# What is your cat's most endearing behavior?



## klunick (Jul 22, 2020)

Boone is a suckler. I mean, a hardcore one. Takes hours for my shirt sleeves to dry. But that isn't his most endearing behavior. After he suckles, he buries his head into either the crook of my elbow or into my armpit. It almost sounds like he is suffocating himself but he falls right to sleep.

Gracie is a tough girl. She has an independent streak a mile wide. Want to hold her? Nope! Want to pet her? She isn't having it. Now if you are the chosen one who is allowed to get a hold or pet in, that means you are special (at least until she decides otherwise). I often tell my husband I wish I could grow up to be like Gracie. Strong, confident, and independent.


----------



## Kitty827 (Sep 3, 2020)

Both Boone and Gracie sound like very special cats!

My boy, Lucky is a licker. He loves to lick me and my other cats. My baby boy, Rocky is my lap-cat, he'll sit in my lap for hours. He'll even let me carry him around like a baby. Sometimes if I am squatting, he'll climb on my back and try to eat my hair. When he was kitten, he'd sit on my shoulder like a parrot. My girl, Marie isn't very affectionate at all. Her most endearing behavior is probably the way she is like a motherly figure to Lucky and Rocky. She'll groom them like their her kittens.


----------



## klunick (Jul 22, 2020)

As tiny kittens, both Boone and Gracie would sleep on my lap for hours. Now not so much but Boone does use my lap to get the best angle for his suckling. Boone is very vocal and if you say his name, he instantly cries and flops down so you can pick him up. Gracie rarely makes a peep and just walks around with a constant look of disdain.


----------



## Naia’sMom (May 21, 2021)

Aww, I love the kitty stories. They sound lovely!! You are lucky to have them 😊👍🏼.

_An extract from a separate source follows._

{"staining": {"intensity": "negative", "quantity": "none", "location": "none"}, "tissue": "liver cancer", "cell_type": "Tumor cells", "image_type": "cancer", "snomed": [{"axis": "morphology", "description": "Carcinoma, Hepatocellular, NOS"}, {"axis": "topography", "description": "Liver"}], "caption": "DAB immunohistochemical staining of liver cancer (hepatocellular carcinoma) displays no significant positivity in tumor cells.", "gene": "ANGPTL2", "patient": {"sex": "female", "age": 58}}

Naia does so many cute things, but I think when you love a person or an animal, everything they do is adorable. One of my favorites is how she always chooses to be with us. I’m a stay at home mom for the time being, so Naia Button is always close by the baby and me. Doesn’t matter if we are in the bath, having a snack, or playing out back. In fact, if she isn’t close by I get worried and go looking for her.

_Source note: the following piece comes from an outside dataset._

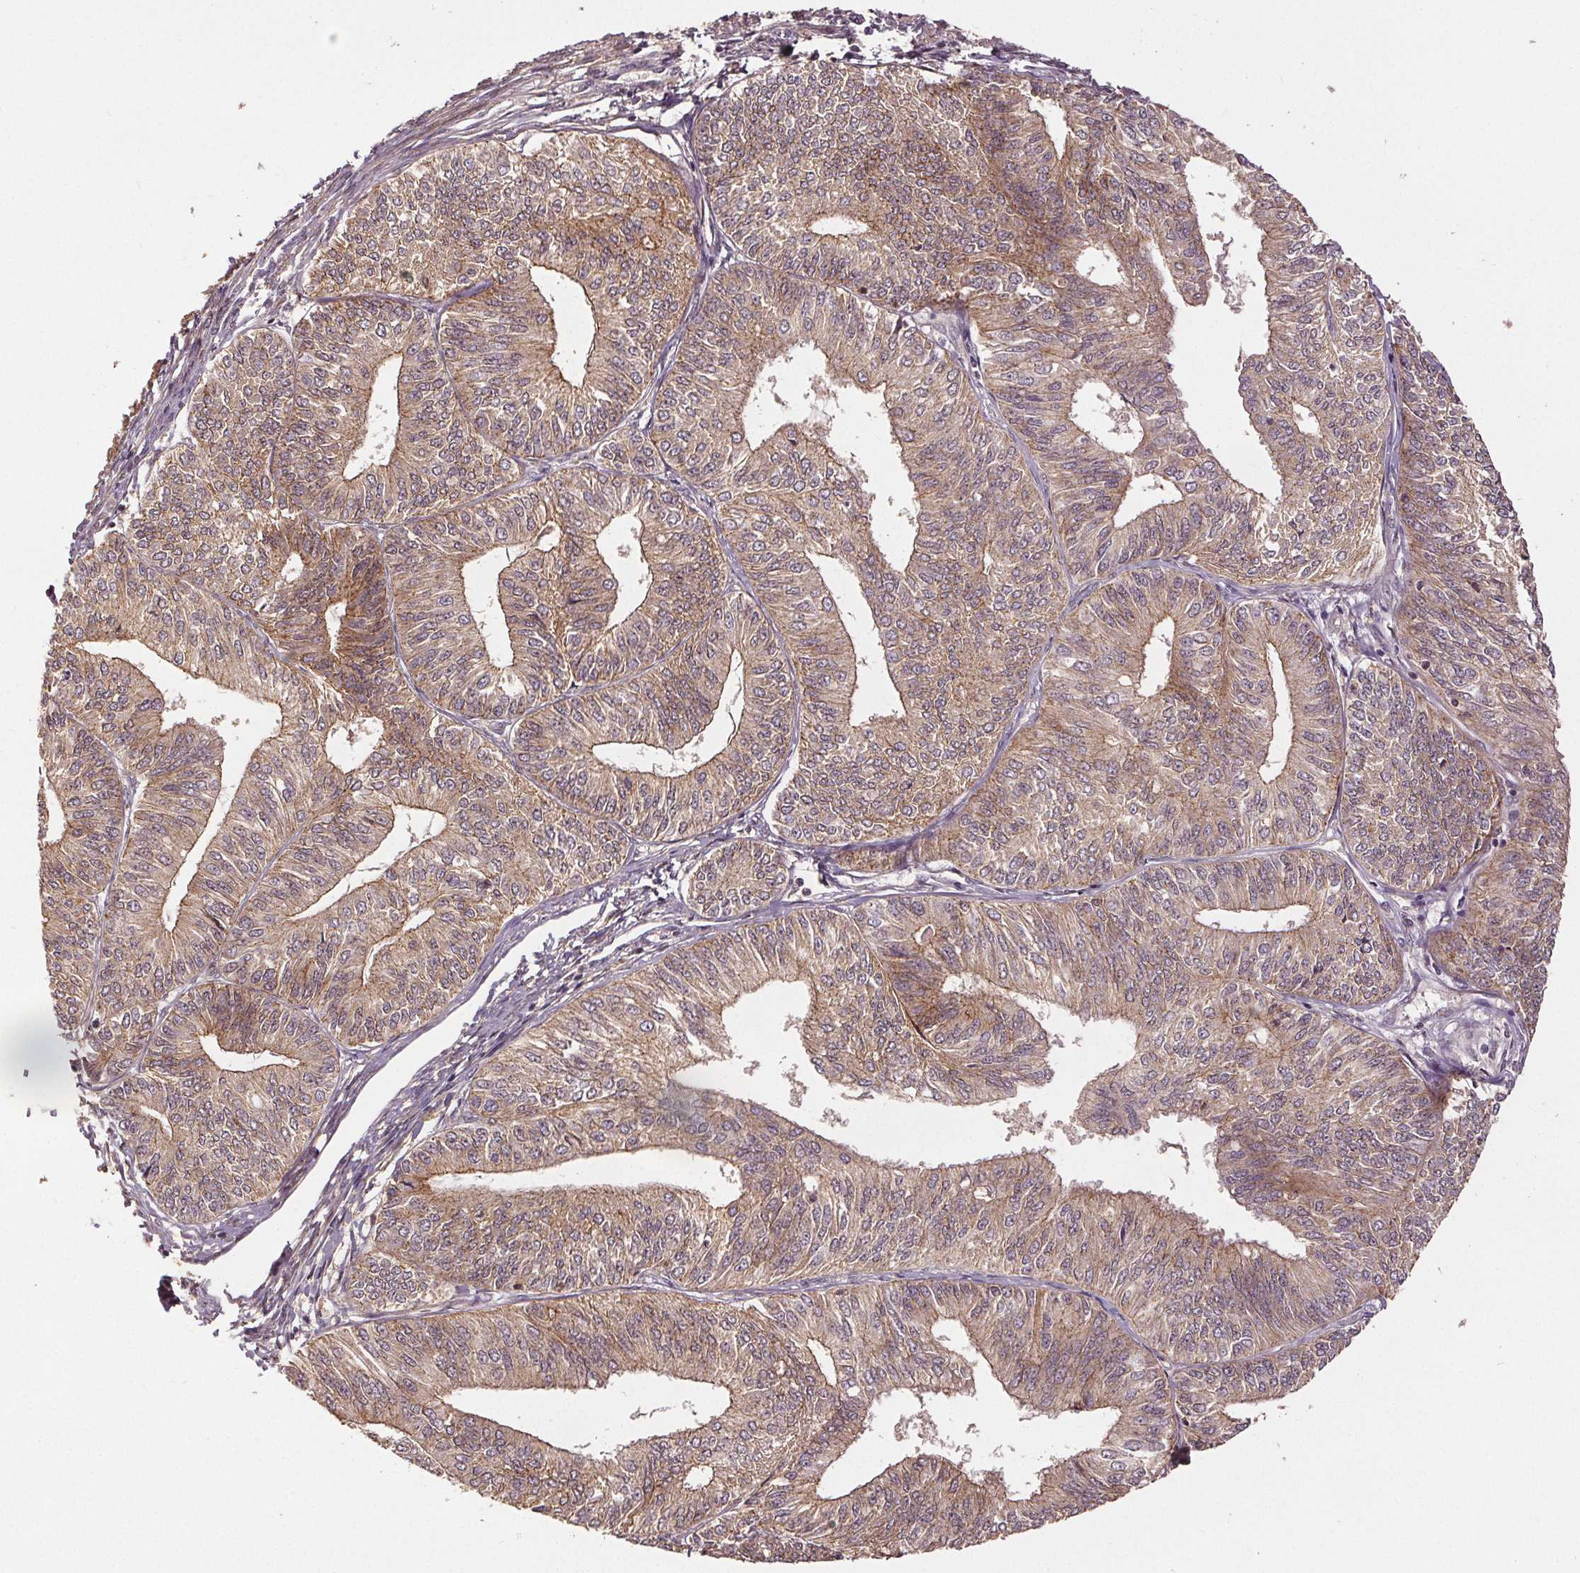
{"staining": {"intensity": "weak", "quantity": ">75%", "location": "cytoplasmic/membranous"}, "tissue": "endometrial cancer", "cell_type": "Tumor cells", "image_type": "cancer", "snomed": [{"axis": "morphology", "description": "Adenocarcinoma, NOS"}, {"axis": "topography", "description": "Endometrium"}], "caption": "IHC (DAB) staining of endometrial cancer (adenocarcinoma) demonstrates weak cytoplasmic/membranous protein expression in approximately >75% of tumor cells. The staining was performed using DAB (3,3'-diaminobenzidine) to visualize the protein expression in brown, while the nuclei were stained in blue with hematoxylin (Magnification: 20x).", "gene": "EPHB3", "patient": {"sex": "female", "age": 58}}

Just today I laid on my bed to write an email and she jumped up to lay betwixt my legs. She also lets the baby lay on her like a pillow. Love this little kitty!!


----------



## klunick (Jul 22, 2020)

First off, I love the name Crackhead!! 😆 Second,Boone is the King of the Sploot. He never just lies down. It's always in a sploot.


----------



## marie73 (Jul 12, 2006)

I had to be lying on my back, and Cleo, for years, would jump on my bed and turn around three times, knead me until she got a little tired (there was a bit of drool involved, along with purring like a panther), and then go to sleep with her paw on my shoulder or neck or face. And if I interrupted her at any point, she would start over.


----------



## StanAndAlf (May 16, 2021)

I love these stories, really shows what a great addition cats make to our lives. 

One incident that really stuck out for me: my boy Stanley is a selective cuddler. He's very active and wayyy prefers a game of chase around the house to snuggling. He will have rare moments though, where he demands affection (usually at 5am). He sleeps with me in the winter, though he hates when the fan is on high speed and won't even come into my room at night in the summer. 

One night I had a very bad nightmare. I had shut the door to my room that night to keep the cool air in. When I woke up after my nightmare, Stanley was outside my room, calling (he was the only indoor cat I had at the time). I got up, let him in and left the door open so he could leave when he chose. Except he didn't leave. He stayed cuddled up in the crook of my knee for the rest of the night, even though he was directly underneath the fan. 

These animals truly are amazing.


----------